In the following year, Gopichand formulated his plans for the academy and approached Nimmagadda Prasad, a distant relative and a serial entrepreneur, to raise money for this venture. At that time, Prasad sold Matrix Laboratories, a pharmaceutical manufacturing company, to an American pharma company, Mylan Inc. Since Prasad was convinced about Gopichand's idea, he immediately offered US$500,000 and his assistance in raising an additional amount of US$2 million. With cricket being a more popular sport, Gopichand and Prasad found it hard to raise additional money from other sources. Over time, Prasad increased his contribution to US$1.25 million. Gopichand's wife and former Olympian, P. V. V. Lakshmi, was very supportive of him and even contributed to the effort of securing monetary support. Despite other donations, Gopichand could only gather US$1.75 million. It was then he decided to mortgage his family home and raise the remaining money for the already delayed project.
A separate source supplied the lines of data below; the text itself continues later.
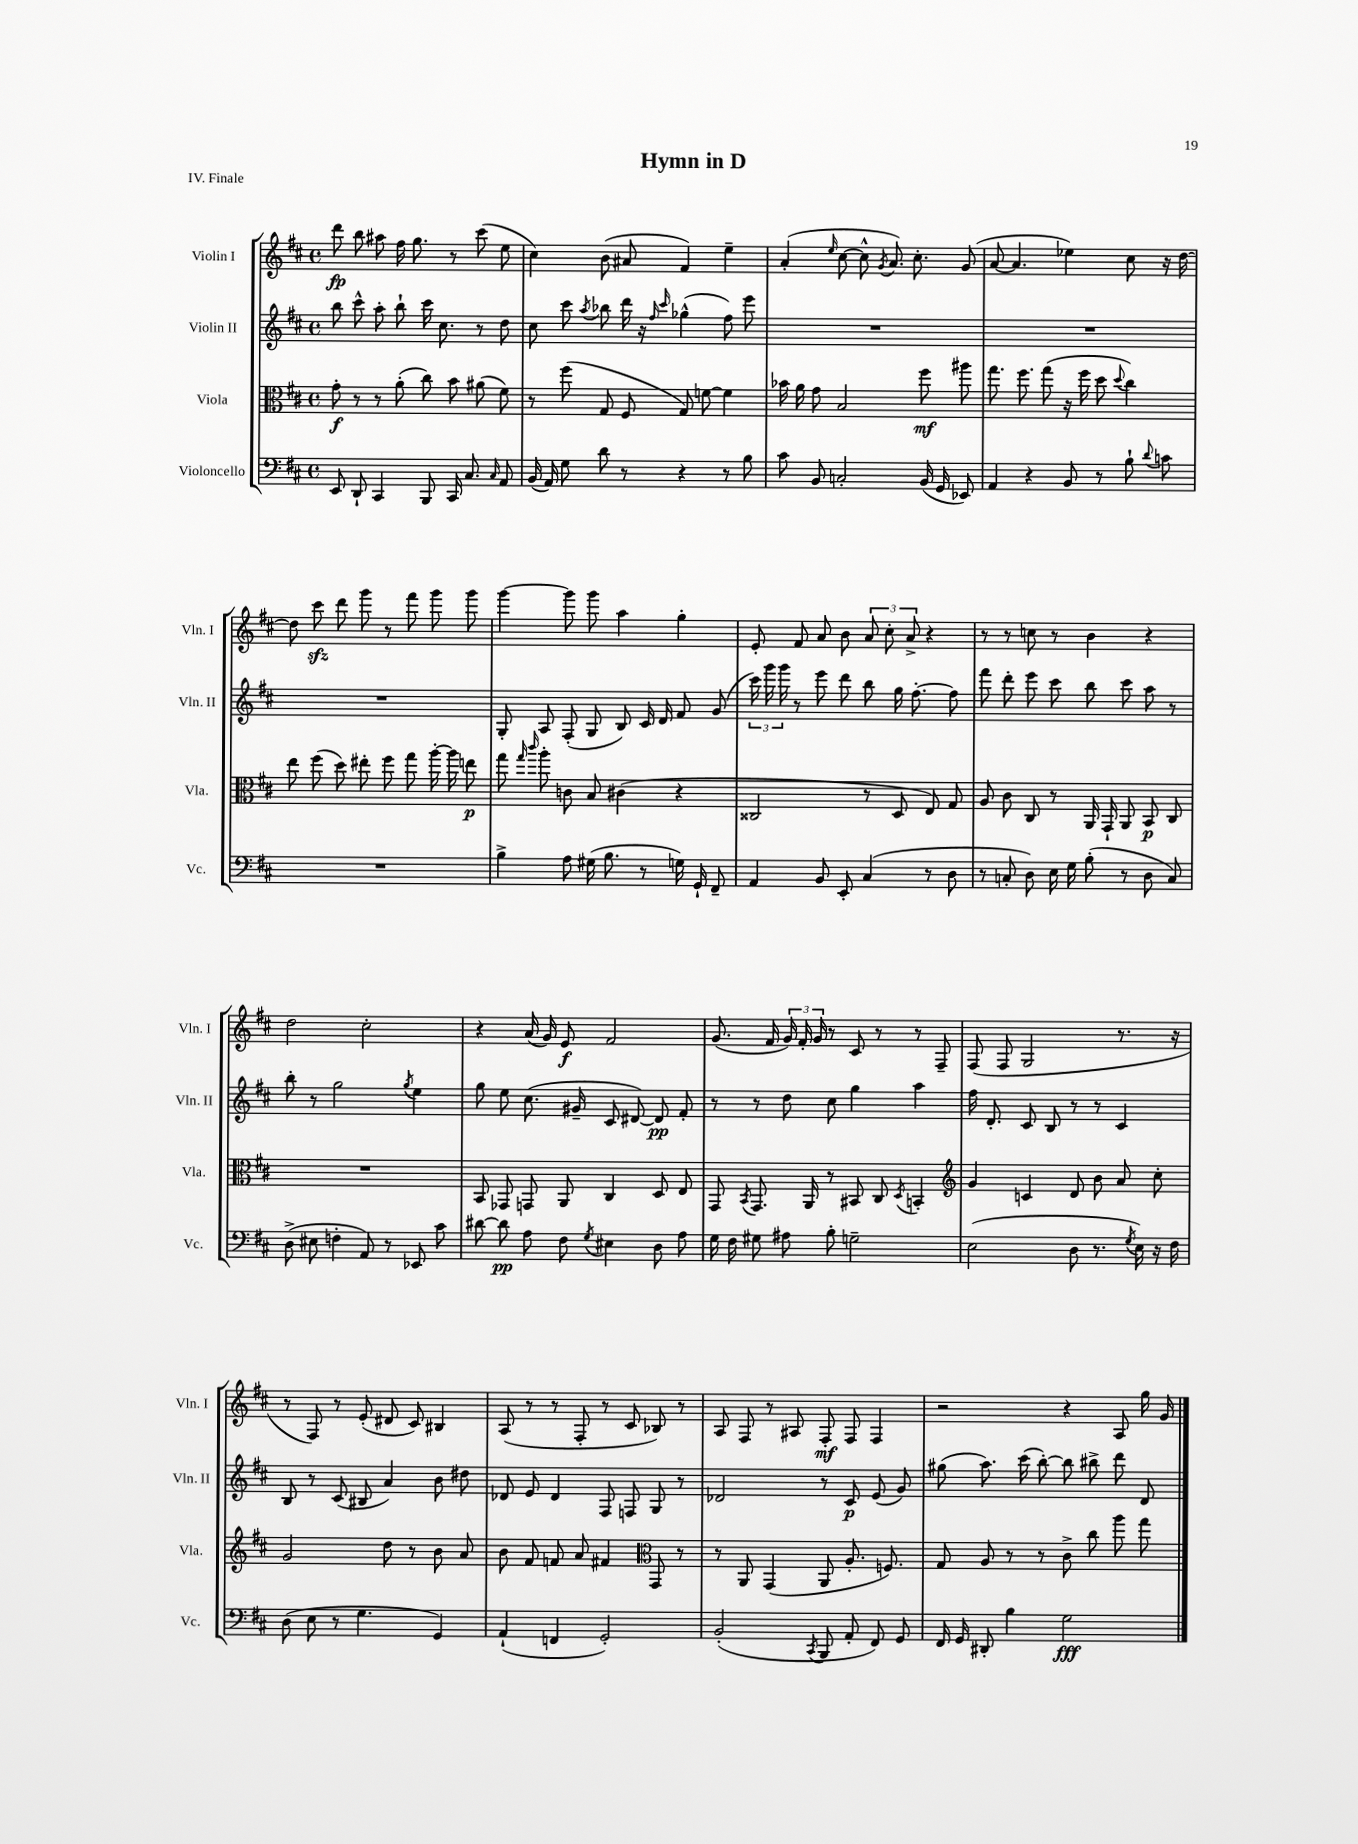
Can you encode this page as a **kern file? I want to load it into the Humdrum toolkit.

**kern	**kern	**kern	**kern
*staff4	*staff3	*staff2	*staff1
*clefF4	*clefC3	*clefG2	*clefG2
*k[f#c#]	*k[f#c#]	*k[f#c#]	*k[f#c#]
*M4/4	*M4/4	*M4/4	*M4/4
*met(c)	*met(c)	*met(c)	*met(c)
8EE	8g'	8bb	8ddd
8DD`	8r	8ccc#^^	8bb
4CC#	8r	8aa'	8aa#
.	(8a'	8bb`	16ff#
.	.	.	8.gg
8BBB	8cc#)	16ccc#	.
.	.	8.cc#	.
16CC#	8b	.	8r
8.C#	.	.	.
.	(8a#	8r	(8ccc#
16qqC#	.	.	.
8AA	8f#)	8dd	8ee
=	=	=	=
(16BB	8r	8cc#	4cc#)
16AA)	.	.	.
8G	(8ff#	8ccc#	.
.	.	8qaa	.
8d	8G	8bb-	(8b
8r	8F#	16ddd	8a#
.	.	16r	.
.	.	16qqff#	.
.	.	16qqccc#	.
4r	8G)	(4gg-^^	4f#)
.	[8f	.	.
8r	4f]	8ff#)	4ee~
8B	.	8eee	.
=	=	=	=
8c#	16b-	1r	(4a'
.	16a	.	.
8BB	8g	.	.
.	.	.	16qqee
2C'	2B	.	[8cc#
.	.	.	8cc#^^]
.	.	.	8qg
.	.	.	8.a)
.	.	.	8.cc#'
(16BB	8ff#	.	.
16GG	.	.	.
8EE-)	8aa#	.	(8g
=	=	=	=
4AA	8.gg	1r	[8a
.	.	.	4.a]
.	8.ff#	.	.
4r	.	.	.
.	(8gg	.	.
8BB	16r	.	4ee-)
.	16ff#	.	.
8r	8dd	.	.
.	8qqdd	.	.
8B`	4cc#)	.	8cc#
8qqd	.	.	.
8c	.	.	16r
.	.	.	[16dd
=	=	=	=
1r	8ee	1r	8dd]
.	(8ff#	.	8ccc#
.	8dd)	.	8ddd
.	8ee#'	.	8ggg
.	8ff#	.	8r
.	8gg	.	8fff#
.	[16aa'	.	8ggg
.	16aa]	.	.
.	8ee	.	8ggg
=	=	=	=
4B^	8gg	8G'	[4ggg
.	16qqgg	.	.
.	16qqccc#	.	.
.	8aa'	8A	.
8A	8c	(8F#'	8ggg]
(16G#	8B	8G	8ggg
8.B	.	.	.
.	(4c#	8B)	4aa
8r	.	16c#	.
.	.	16d	.
16G)	4r	8f#	4gg'
16GG`	.	.	.
8FF#~	.	(8g	.
=	=	=	=
4AA	2C##	24ccc#)	8e'
.	.	24ggg	.
.	.	24ggg	.
.	.	8r	8f#
8BB	.	8eee	8a
8EE'	.	8ddd	8b
(4C#	8r	8bb	12a
.	.	.	12cc#'
.	8D	16gg	.
.	.	.	12a^
.	.	[8.ff#'	.
8r	8E)	.	4r
8D	8G	8ff#]	.
=	=	=	=
8r	8A	8fff#	8r
8C'	8c#	8ddd'	8r
8D)	8C#	8eee	8cc
16E	8r	8ccc#	8r
16G	.	.	.
(8B'	16AA	8bb	4b
.	16GG`	.	.
8r	8AA	8ccc#	.
8D	8BB	8aa	4r
8C)	8C#	8r	.
=	=	=	=
(8D^	1r	8bb'	2dd
8E#	.	8r	.
4F'	.	2gg	.
8AA)	.	.	2cc#'
8r	.	.	.
.	.	8qgg	.
8EE-	.	4ee	.
8c#	.	.	.
=	=	=	=
[8d#	8BB	8gg	4r
8d#]	8GG-	8ee	.
8A	8GG	(8.cc#	(16a
.	.	.	16g)
8F#	8AA	.	8e
.	.	16g#~	.
8qG	.	.	.
4E#	4C#	8c#	2f#
.	.	[8d#)	.
8D	8D	8d#]	.
8A	8E	8f#'	.
=	=	=	=
16G	8GG	8r	(8.g
16F#	.	.	.
.	8qBB	.	.
8G#	8.GG	8r	.
.	.	.	16f#
8A#	.	8dd	24g)
.	.	.	24f#'
.	16AA	.	.
.	.	.	24g
8B'	8r	8cc#	8r
2G~	8BB#	4gg	8c#
.	8C#	.	8r
.	8qD	.	.
.	4BB'	4aa	8r
.	.	.	8F#~
=	=	=	=
*	*clefG2	*	*
(2E	4g	16ff#	(8F#
.	.	8.d'	.
.	.	.	8F#
.	4c	8c#	2G
.	.	8B	.
8D	8d	8r	.
8.r	8b	8r	.
.	8a	4c#	8.r
8qG	.	.	.
16E)	.	.	.
16r	8cc#'	.	.
16F#	.	.	16r
=	=	=	=
(8D	2g	8B	8r
8E	.	8r	8F#)
8r	.	(8c#	8r
4.G	.	8B#	(8e'
.	8dd	4a)	8d#
.	8r	.	8c#)
4GG)	8b	8b	4B#
.	8a	8dd#	.
=	=	=	=
(4AA`	8b	8d-	(8A
.	8f#	8e	8r
4FF	8f	4d-	8r
.	8a	.	8F#'
2GG')	4f#	8F#	8r
.	.	8F	8c#
*	*clefC3	*	*
.	8GG	8G	8B-)
.	8r	8r	8r
=	=	=	=
(2BB'	8r	2d-	8A
.	8AA	.	8F#
.	(4GG	.	8r
.	.	.	8A#
8qCC#	.	.	.
8BBB	8AA	8r	8F#'
8AA'	8.A'	8c#	8F#
8FF#)	.	(8e	4F#
.	8.F)	.	.
8GG	.	8g)	.
=	=	=	=
16FF#	8G	(8gg#	2r
16GG	.	.	.
8DD#'	8A	8.aa)	.
4B	8r	.	.
.	.	(16ccc#	.
.	8r	[8bb')	.
2G	8c#^	8bb]	4r
.	8cc#	8bb#^	.
.	8aa	8ddd	8A
.	8gg	8d	16gg
.	.	.	16g
==	==	==	==
*-	*-	*-	*-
In 2008, the facility was eventually completed at the cost of US$2.5 million.

Immediately after the construction, the Government of India sent the Commonwealth Games team to train at this facility. The government increased the daily rate they pay per player to US$20 for this special Games camp. This was a big jump from the US$5 daily fee per player that the government had previously paid for other training camps.
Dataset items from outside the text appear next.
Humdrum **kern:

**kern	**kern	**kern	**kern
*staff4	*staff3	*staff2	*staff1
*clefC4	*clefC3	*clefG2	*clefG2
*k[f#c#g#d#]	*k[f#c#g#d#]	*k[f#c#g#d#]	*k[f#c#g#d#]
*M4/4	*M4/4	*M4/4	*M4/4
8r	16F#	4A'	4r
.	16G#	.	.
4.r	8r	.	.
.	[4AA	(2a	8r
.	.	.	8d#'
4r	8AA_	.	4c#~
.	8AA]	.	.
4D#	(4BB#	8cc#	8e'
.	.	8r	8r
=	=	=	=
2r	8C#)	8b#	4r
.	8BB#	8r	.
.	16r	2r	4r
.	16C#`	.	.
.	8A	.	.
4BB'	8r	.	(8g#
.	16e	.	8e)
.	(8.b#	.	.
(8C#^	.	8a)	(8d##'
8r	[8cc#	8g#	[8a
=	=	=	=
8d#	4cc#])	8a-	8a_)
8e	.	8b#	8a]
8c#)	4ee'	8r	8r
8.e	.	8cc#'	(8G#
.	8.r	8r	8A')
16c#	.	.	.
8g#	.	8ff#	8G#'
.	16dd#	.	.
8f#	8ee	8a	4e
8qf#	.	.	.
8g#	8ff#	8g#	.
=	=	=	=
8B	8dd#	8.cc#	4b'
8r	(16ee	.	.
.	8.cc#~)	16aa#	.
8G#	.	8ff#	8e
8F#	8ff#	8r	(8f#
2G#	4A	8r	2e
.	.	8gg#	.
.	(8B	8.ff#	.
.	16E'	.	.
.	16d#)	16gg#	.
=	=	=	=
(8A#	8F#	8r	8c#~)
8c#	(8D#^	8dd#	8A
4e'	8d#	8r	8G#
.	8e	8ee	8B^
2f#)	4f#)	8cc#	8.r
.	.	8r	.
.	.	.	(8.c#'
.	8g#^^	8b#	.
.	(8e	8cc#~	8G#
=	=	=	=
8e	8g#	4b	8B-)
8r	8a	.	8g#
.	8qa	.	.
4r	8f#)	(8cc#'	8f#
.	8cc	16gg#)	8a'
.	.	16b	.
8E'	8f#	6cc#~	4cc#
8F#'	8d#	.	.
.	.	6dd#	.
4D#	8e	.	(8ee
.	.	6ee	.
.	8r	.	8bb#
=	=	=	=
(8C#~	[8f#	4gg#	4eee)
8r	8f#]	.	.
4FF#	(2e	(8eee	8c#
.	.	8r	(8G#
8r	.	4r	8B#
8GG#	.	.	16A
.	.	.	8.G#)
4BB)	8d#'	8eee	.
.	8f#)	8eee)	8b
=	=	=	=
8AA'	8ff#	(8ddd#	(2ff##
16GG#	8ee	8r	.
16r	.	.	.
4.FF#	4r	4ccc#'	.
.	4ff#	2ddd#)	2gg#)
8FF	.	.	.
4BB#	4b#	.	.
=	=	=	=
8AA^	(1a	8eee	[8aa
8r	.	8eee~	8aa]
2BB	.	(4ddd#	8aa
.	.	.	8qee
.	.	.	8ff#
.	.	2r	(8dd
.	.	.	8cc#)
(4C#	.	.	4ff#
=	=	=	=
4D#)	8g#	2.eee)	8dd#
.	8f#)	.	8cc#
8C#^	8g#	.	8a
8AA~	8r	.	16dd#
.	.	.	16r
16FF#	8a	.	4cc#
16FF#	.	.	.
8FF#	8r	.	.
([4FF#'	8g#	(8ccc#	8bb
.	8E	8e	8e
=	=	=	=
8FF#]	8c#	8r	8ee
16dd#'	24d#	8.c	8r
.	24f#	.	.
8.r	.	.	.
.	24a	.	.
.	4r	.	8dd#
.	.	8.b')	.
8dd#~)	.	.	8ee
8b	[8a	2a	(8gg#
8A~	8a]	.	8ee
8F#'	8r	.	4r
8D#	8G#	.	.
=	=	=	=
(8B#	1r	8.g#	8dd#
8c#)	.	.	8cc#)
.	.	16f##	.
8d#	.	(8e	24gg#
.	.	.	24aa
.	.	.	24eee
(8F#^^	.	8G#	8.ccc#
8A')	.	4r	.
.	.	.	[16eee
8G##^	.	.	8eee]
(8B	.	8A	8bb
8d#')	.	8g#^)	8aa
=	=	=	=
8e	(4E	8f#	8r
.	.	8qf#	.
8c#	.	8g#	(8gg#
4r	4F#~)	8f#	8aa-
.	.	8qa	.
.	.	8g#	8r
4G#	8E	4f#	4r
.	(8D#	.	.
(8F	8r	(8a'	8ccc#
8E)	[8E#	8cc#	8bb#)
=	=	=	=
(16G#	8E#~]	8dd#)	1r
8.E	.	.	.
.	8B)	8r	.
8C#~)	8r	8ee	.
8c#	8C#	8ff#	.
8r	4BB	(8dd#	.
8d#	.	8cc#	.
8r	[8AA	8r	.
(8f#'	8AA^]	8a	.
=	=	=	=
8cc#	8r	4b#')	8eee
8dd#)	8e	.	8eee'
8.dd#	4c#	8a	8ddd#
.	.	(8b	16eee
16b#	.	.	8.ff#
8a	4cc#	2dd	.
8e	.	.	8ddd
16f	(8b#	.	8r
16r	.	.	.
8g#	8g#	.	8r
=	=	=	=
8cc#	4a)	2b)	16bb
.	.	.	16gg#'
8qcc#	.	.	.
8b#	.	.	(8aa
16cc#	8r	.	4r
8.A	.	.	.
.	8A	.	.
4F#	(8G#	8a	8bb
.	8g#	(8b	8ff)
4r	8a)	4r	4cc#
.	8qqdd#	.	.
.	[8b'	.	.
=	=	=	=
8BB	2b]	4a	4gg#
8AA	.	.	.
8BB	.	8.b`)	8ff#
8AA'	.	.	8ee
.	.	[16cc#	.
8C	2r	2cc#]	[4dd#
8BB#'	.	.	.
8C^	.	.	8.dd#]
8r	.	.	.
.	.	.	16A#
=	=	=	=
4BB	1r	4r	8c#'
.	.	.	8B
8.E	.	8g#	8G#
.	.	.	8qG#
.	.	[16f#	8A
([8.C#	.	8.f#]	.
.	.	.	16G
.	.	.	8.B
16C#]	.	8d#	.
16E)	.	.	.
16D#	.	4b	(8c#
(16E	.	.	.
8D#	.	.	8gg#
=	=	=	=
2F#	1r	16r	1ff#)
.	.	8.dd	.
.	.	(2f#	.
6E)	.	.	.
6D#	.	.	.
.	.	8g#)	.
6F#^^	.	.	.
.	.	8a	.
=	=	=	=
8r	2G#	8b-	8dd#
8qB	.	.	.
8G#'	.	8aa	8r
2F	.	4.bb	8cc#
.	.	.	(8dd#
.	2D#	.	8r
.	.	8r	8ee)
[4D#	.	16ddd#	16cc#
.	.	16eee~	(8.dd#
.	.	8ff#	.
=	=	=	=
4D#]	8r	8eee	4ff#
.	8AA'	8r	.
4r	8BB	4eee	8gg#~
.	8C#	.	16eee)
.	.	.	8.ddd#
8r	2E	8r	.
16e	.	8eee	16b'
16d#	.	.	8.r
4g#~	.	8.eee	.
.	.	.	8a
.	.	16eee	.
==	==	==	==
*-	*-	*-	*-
In 2008, Gopichand appealed to Bollywood, the Hindi cinema industry to become badminton's brand ambassador. He felt that by having a popular cinema icon supporting the sport will help popularize it.
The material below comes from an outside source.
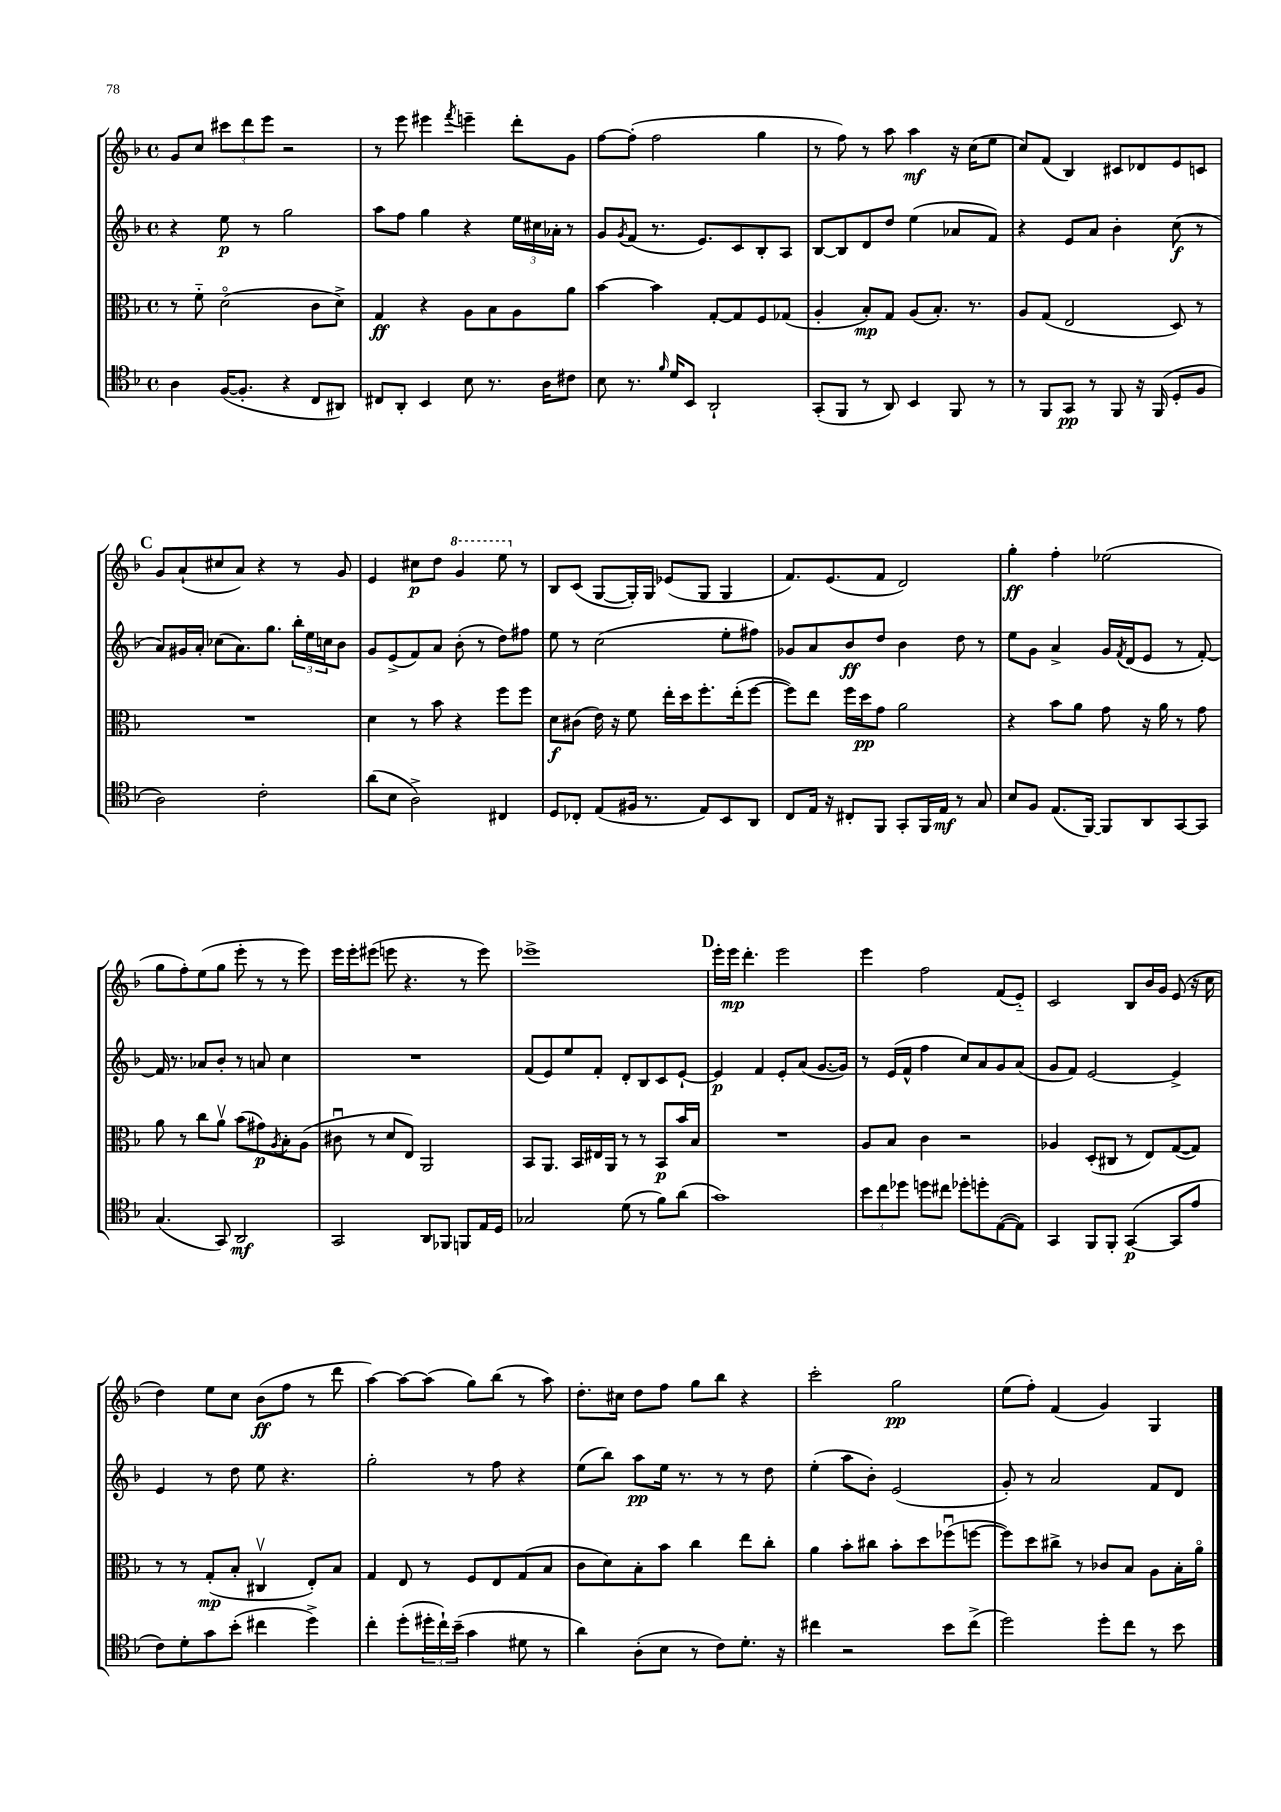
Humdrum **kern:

Despite Saina Nehwal's success in international tournaments, Gopichand found it hard to run the Academy. To run it at an optimal level, it requires US$300,000 a year. As of 2010, he was making do with US$100,000 to pay the training cost for 60 players and was holding off hiring more coaches.

== Facilities ==
After construction, the US$2.5 million badminton training academy contains eight courts, a swimming pool, weight training room, cafeteria and rooms to sleep. The construction of this facility was modeled after Bangalore's Prakash Padukone Badminton Academy, which is headed by Prakash Padukone. The architectural design was completed by Hyderabad-based Arvee Consultants. The wooden flooring of the courts were made as per international standards. In addition, physiotherapy, food and diet programs are also available. The second such facility is opened at the Shahid Vijay Singh Pathik Sports Complex, Greater Noida. They have recently started their unit in Salem, Tamil Nadu. There are already academies at the Gwalior, Vadodara and Hyderabad.

== Tournament center ==
The Academy has also served as a venue for major sporting events. The 2009 Indian Open was held here while the 2009 BWF World Championships used it as a training venue.

== Notable players ==
- Saina Nehwal who was ranked 1 in the women's singles category, Olympic Bronze Medalist.
- P. V. Sindhu, who is ranked 6 currently in women's singles category, was ranked 2 and the only Indian female to win Olympic medal twice Silver in 2016 Rio and bronze in 2020 Tokyo, Japan .
- Srikanth Kidambi, who was ranked 1 in the men's singles category.
- Parupalli Kashyap, who is formerly ranked 6 in the men's singles category.
- Prannoy H. S., who was ranked 8 in the men's singles category.
- Sameer Verma, who was ranked 11 in men's singles category.
- B. Sai Praneeth, who is ranked 11 in men's singles category.
- N. Sikki Reddy, who is ranked 17 & 23 in mixed & women's doubles category (Best rank 13 in XD).
- Satwiksairaj Rankireddy, who is ranked 1 in men's doubles category.
- Pranaav Jerry Chopra, who is ranked 28 in mixed doubles category (Best rank 13).
- Gadde Ruthvika Shivani
- Rituparna Das
- Ramchandran Shlok
- Gurusai Datt, who was ranked 19 in the men's singles category.
- Arundhati Pantawane, who was ranked 42 in women's singles category (Currently coach at PGBA).
- Arun Vishnu, who was ranked 44 in mixed doubles category (Junior national coach & coaching doubles players at PGBA ).

== Noteworthy medals achieved by the students ==
- 3 Olympic medals (1 Silver & 2 Bronze), 8 World Championship medals (1 Gold, 3 Silver & 4 Bronze).
- Around 15 Super series & Super series premier titles, & many GPG, GP, IC & IS medals.